Newly-elected Sheriff Levon Allen stated in a press launch that, upon search of the joint-puffing gentleman’s automobile, the elite squad discovered a plastic FedEx FDX package deal containing 54 checks, all post-marked from New York, totaling almost $66,000. Investigators additionally realized that 30-year-old Marquavius Shanard Williams was wished by the Atlanta Police Division for aggravated assault, probation violation, possession of MDMA and possessing a firearm.
These Checks?
The Blackhawk Squad contacted one sufferer throughout their investigation, who instructed them she didn’t know Williams nor how he’d gotten his palms on considered one of her checks.
How Do The Test Thieves Do It? Organized Crime
Georgia State College criminologist David Maimon instructed Channel 2 Motion Information that checks are posted on-line by criminals, for different criminals to make use of.
“They take footage, add them on platforms and add them on the market,” Maimon stated in an interview final yr. “It’s not a bunch of adolescents stealing your mail. We’re speaking organized crime teams who on the finish of the day know precisely what they’re doing.”
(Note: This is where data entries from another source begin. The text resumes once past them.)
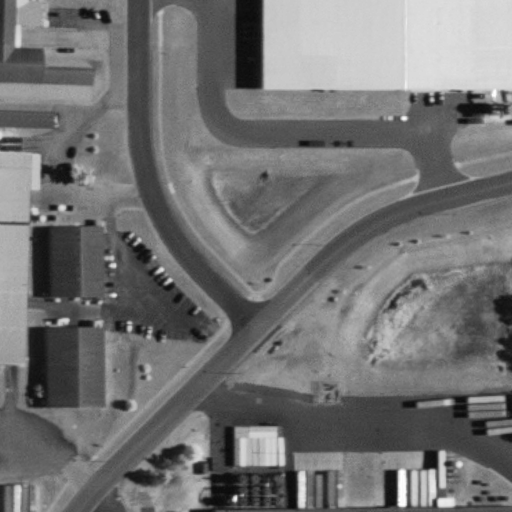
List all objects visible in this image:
road: (95, 8)
building: (33, 65)
road: (143, 181)
road: (362, 225)
building: (14, 234)
road: (121, 246)
building: (72, 263)
building: (69, 369)
road: (156, 420)
road: (354, 420)
building: (246, 447)
road: (50, 452)
building: (296, 502)
building: (367, 507)
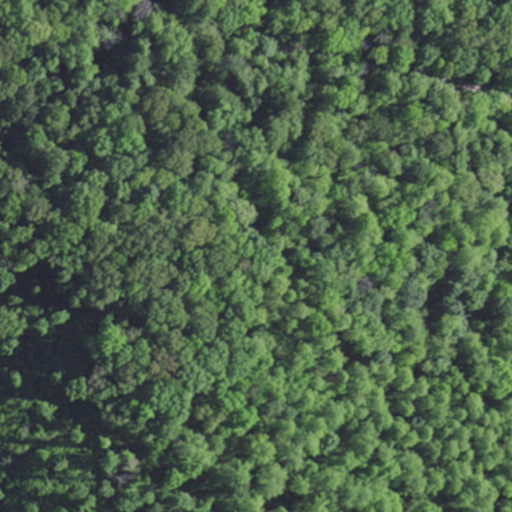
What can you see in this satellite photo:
road: (330, 53)
road: (317, 113)
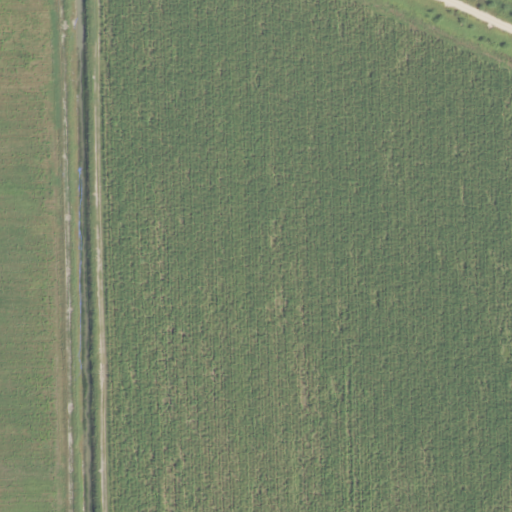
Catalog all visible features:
road: (468, 20)
road: (116, 256)
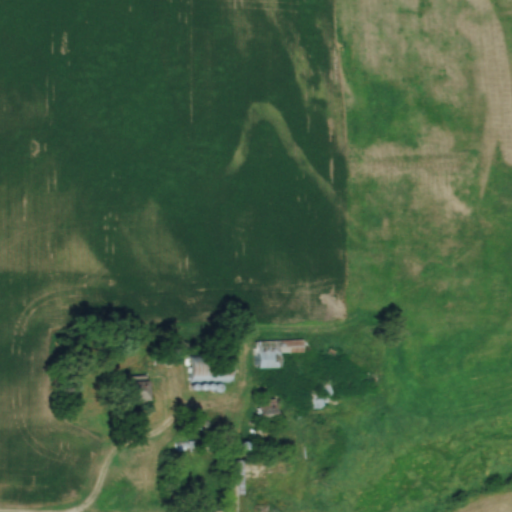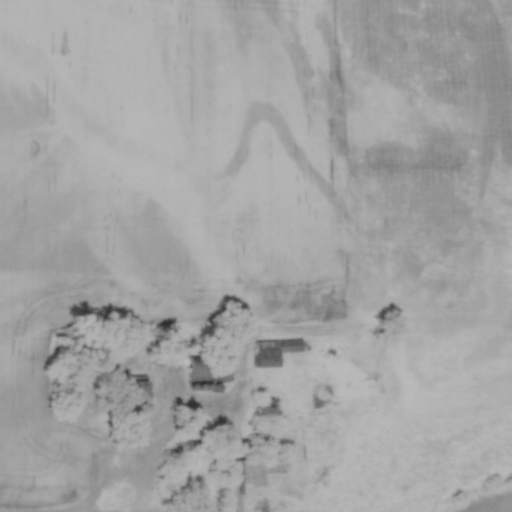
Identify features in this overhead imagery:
building: (273, 352)
building: (209, 368)
building: (133, 389)
building: (322, 400)
building: (266, 410)
road: (140, 438)
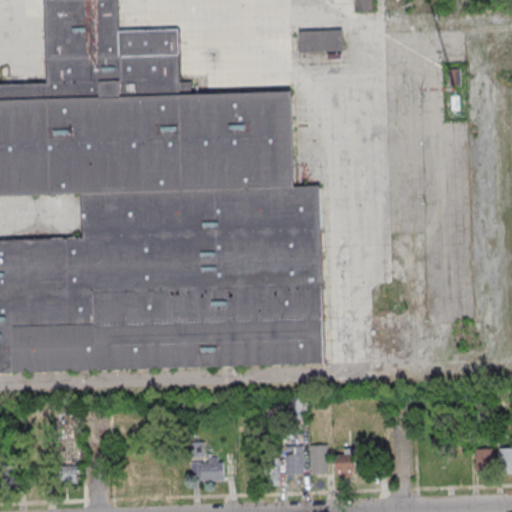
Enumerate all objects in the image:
road: (315, 4)
building: (320, 41)
building: (323, 45)
building: (134, 122)
building: (149, 212)
building: (169, 287)
road: (400, 454)
building: (320, 458)
building: (295, 459)
building: (483, 459)
building: (506, 459)
building: (295, 460)
building: (320, 460)
road: (96, 461)
building: (345, 463)
building: (208, 468)
building: (213, 469)
building: (271, 470)
building: (270, 471)
building: (67, 476)
building: (15, 477)
road: (457, 507)
road: (356, 510)
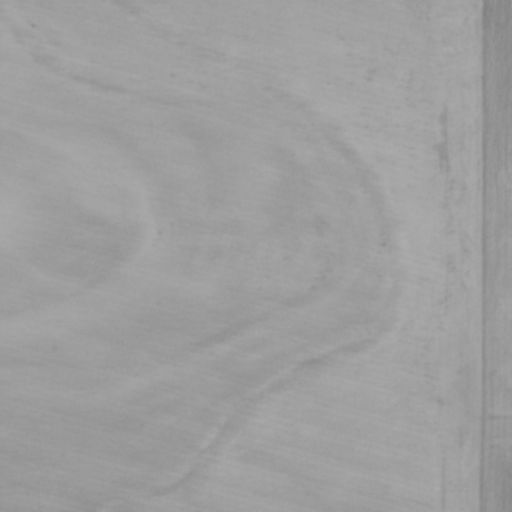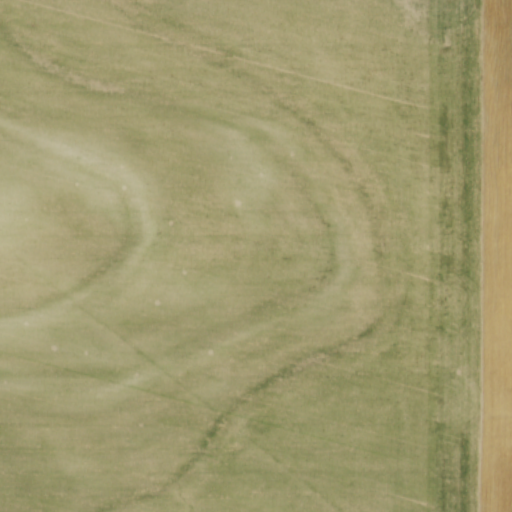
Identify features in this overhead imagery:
crop: (255, 255)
In the meantime, the U.S. Postal Service experiences an uptick in mail theft with greater than 25,000 incidents reported to this point in 2023, based on knowledge launched on Could 12. Robberies in opposition to mail carriers are additionally on the rise, officers stated. “We’re doubling down on our efforts to guard our Postal workers and the safety of the mail,” stated U.S. Postal Inspection Service Chief Gary Barksdale, including that the USPS plans to harden targets, “each bodily and digital to make them much less fascinating to thieves.”